A talent mindset is the conviction that human capital is the single most important competitive advantage you can achieve and maintain as a company. 

In 2019, the overwhelming majority of 800 CEOs polled cited attracting and retaining talent as their top concern–yet attracting and retaining talent is now likely furthest from their minds.  It should not be.

While corporations are rightfully maintaining a focus on revenue and operating expenses, now is an ideal time to be capturing the talent advantage on your competitors.  With broad contractions in hiring since the beginning of the pandemic there is a wealth of talent available for those firms seeking to strengthen their single most competitive advantage. 

But how long will this availability of talent last?  Don’t you want to come out of this pandemic stronger and ready to take market share?

In my new book The Talent War, we discuss at length the critical attributes of defining talent, talent right for the situation, and how to attract, assesses and select the best players for your team–the HOW.  Part of that how is the five fundamental Special Operations truths that guide everything they believe and do. 

Special Operations battled tested truths have direct applicability to the corporate world.  Of the ones most consistently overlooked truths is that Special Operations Forces cannot be created after emergencies occur.  This truth requires them to be planning, assessing, and selecting now, for future battles, challenges, and emergencies across the globe.   Companies would benefit by mirroring this approach.

Goldman Sachs recently published outlook expects Pfizer’s coronavirus vaccine candidate—and perhaps a few others in the pipeline—to receive emergency authorization from the FDA by January, with enough doses available to vaccinate the U.S. population in the first half of next year.   This development is a key driver to their estimated GDP growth of 5.3%, continuing the V-shaped recovery.  This is not only positive news but an indicator that consumer confidence and business spending will increase and impact hiring planning. 

Now is the time to start, or re-start company-wide assessments, examining where you have leadership gaps, assessing the overall strength of your leadership team, looking at talent gaps, where you might be viable missing successors or have single points of failure, or maybe it is identifying those who pose as a high flight risk. 

Now is the time to collectively review those talent issues and begin assessing each role and determine those character attributes that are predictive of success in these roles.   

Now is the time to re-examine how you are attracting, sourcing, assessing, and selecting talent.  Do you have a multi-variate assessment process?  Do you have A-players selected and trained to interview top talent?  All of these things are necessary you are ready and able to capture the best talent for your company, take the lead on your competition and win in your space.

This pandemic has, almost uniformly across the globe, required companies to become even more disciplined and focused on all things financial.  But not on all things related to human capital.  Conditions now favor those who will re-balance that focus and bring a renewed discipline and emphasis to talent.  There is no telling what the next pandemic or economic challenge will be in this next year or the ones after. 

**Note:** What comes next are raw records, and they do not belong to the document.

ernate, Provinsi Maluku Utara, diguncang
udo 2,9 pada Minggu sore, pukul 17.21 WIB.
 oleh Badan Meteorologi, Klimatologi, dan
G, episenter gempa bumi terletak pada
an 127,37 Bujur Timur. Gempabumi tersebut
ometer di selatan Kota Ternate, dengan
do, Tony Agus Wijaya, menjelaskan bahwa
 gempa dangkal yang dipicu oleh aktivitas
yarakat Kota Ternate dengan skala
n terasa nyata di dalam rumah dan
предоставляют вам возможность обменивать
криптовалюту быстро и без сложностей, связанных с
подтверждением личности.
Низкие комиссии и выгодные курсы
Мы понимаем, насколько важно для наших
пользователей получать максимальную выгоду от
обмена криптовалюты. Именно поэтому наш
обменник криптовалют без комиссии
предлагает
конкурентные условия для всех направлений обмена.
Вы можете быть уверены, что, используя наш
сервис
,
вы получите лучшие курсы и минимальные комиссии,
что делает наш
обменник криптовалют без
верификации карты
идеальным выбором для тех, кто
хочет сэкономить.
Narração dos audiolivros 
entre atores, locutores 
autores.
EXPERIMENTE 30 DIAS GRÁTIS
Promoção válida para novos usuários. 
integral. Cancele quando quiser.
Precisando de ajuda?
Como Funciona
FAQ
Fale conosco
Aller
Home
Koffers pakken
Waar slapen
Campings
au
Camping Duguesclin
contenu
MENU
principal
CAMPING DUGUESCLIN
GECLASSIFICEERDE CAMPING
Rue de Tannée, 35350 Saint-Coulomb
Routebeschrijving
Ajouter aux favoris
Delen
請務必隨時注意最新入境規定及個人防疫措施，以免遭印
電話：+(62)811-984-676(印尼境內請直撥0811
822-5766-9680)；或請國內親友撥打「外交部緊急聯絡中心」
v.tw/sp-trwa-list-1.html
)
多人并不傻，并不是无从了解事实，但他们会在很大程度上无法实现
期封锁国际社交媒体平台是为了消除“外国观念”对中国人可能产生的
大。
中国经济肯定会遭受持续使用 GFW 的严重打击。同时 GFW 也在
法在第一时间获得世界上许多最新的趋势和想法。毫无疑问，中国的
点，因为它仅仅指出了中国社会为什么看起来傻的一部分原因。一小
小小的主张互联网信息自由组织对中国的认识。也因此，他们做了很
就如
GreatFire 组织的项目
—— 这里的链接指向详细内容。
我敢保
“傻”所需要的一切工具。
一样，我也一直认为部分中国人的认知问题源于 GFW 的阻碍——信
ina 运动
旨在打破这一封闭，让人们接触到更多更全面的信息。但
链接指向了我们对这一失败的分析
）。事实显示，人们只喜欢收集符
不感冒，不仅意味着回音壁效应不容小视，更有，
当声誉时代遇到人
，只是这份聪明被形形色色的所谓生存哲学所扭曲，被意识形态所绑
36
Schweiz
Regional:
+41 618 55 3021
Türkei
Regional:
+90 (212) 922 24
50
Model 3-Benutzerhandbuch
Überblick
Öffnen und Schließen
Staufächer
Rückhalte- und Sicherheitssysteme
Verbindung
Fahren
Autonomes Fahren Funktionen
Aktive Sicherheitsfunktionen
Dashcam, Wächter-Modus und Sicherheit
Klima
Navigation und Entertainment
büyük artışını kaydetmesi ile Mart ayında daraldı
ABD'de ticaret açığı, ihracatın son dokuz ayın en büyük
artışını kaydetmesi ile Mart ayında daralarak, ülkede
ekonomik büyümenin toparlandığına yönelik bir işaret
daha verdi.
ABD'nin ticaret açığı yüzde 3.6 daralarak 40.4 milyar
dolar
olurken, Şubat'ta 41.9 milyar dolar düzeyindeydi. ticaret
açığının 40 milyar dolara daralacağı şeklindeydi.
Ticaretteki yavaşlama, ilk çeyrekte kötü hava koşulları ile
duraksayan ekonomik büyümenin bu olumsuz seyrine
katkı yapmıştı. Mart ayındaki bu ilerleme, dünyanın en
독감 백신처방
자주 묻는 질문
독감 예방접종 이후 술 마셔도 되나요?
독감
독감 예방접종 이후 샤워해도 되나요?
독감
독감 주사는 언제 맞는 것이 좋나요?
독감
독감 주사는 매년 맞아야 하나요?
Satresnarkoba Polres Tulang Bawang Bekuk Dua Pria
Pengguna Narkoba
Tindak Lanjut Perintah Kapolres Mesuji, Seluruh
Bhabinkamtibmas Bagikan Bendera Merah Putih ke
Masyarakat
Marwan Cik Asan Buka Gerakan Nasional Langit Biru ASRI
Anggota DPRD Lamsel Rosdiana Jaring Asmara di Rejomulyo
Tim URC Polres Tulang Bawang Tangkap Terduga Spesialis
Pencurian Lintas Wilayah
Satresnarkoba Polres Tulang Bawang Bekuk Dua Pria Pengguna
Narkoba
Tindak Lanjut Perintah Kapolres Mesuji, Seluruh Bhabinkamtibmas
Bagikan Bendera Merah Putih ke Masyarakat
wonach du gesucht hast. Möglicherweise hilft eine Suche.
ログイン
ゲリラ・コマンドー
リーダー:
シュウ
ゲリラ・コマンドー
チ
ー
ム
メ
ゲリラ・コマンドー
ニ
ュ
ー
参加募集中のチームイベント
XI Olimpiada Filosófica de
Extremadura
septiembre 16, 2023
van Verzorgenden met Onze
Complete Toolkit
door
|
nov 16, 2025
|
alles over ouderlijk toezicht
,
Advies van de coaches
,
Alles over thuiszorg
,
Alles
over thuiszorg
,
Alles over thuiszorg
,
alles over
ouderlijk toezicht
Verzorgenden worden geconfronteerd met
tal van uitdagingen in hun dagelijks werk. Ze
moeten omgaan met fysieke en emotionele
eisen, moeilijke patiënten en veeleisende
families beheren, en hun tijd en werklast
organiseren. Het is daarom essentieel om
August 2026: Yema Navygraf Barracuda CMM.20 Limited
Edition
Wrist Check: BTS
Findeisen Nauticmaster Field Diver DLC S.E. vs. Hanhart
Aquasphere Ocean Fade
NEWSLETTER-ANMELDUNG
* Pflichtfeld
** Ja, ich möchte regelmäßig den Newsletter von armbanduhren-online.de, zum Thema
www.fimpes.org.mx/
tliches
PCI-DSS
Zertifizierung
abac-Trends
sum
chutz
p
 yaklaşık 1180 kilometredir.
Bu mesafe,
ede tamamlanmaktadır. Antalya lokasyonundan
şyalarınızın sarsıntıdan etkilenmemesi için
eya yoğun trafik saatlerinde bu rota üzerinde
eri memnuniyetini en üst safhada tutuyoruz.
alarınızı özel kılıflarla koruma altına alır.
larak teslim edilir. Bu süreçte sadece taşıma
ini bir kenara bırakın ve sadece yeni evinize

If you want your company to survive and thrive, renew your focus on the one resource that has the potential to change your trajectory like no other, and that can be improved year over year, exponentially – talent.

A talent mindset is what propelled the US Special Operations Forces to be the successful, most admired, and arguably, the most emulated organization across the globe.  They know all too well that it isn’t hardware, or software or tactics that allow them to adapt, overcome and win, it’s people.  Over decades they have refined and improved their approach to talent and they never waited for the next emergency to begin finding, assessing and training the best. 

While you should always maintain the same rigor, discipline and focus on human capital that you apply to your financial capital, the conditions are ideal for you to get aggressive on talent and separate your company from the pack.